▶ _Dataset records_:
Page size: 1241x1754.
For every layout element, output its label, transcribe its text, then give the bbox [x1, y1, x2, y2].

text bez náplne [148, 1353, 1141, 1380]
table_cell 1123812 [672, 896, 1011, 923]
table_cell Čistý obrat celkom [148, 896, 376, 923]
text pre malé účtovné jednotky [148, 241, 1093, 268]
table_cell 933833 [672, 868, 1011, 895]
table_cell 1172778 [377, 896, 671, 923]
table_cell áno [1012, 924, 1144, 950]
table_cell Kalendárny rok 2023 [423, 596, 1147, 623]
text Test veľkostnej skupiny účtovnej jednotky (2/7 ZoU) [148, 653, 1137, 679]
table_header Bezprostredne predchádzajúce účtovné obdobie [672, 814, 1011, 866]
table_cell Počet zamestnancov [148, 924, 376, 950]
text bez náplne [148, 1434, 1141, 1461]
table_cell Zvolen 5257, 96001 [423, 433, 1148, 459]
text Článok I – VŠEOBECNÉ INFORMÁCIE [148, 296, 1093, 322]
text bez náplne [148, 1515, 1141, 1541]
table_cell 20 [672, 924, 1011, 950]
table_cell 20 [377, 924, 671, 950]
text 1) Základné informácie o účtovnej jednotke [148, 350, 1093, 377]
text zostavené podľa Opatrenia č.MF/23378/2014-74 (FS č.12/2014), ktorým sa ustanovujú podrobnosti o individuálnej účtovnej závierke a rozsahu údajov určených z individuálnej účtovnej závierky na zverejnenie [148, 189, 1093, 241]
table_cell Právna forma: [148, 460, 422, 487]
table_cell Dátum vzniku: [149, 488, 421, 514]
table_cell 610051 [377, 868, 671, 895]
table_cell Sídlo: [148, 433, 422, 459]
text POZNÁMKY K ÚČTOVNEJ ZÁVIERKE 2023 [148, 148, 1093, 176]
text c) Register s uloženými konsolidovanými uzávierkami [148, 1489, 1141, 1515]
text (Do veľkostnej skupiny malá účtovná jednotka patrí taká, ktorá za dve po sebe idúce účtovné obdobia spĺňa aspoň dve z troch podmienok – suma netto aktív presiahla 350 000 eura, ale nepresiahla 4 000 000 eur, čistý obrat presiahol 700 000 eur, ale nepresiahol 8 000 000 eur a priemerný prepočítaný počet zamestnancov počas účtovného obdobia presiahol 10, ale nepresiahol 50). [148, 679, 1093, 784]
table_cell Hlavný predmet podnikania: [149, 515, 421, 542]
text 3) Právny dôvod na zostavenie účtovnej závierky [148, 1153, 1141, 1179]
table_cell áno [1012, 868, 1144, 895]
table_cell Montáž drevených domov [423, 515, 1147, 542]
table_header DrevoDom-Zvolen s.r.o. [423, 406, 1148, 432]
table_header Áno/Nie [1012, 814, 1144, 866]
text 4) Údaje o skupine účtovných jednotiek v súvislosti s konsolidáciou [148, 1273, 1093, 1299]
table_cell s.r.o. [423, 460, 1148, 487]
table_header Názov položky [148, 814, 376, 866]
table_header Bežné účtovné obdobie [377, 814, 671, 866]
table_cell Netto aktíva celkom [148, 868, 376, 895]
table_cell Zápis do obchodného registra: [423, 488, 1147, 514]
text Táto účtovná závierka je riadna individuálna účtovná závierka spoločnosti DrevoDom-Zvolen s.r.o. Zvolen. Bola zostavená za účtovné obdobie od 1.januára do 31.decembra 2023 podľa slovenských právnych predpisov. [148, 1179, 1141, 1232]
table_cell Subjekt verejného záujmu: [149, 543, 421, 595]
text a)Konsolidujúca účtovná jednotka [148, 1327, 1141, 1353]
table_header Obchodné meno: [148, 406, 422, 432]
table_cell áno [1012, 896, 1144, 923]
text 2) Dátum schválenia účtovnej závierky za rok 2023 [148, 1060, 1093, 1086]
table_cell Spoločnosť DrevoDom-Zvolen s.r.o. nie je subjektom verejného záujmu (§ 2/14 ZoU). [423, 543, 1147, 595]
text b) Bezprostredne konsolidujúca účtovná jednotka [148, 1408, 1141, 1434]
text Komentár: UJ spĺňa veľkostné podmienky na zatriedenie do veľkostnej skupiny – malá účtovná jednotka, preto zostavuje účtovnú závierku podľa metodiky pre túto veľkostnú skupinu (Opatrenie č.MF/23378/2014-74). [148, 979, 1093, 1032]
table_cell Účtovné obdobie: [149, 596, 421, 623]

▶ _Task directions_:
Count the lines in the rows above that contain the string "Bezprostredne", matching case, and reply with only that number.

▶ _Written reply_:
2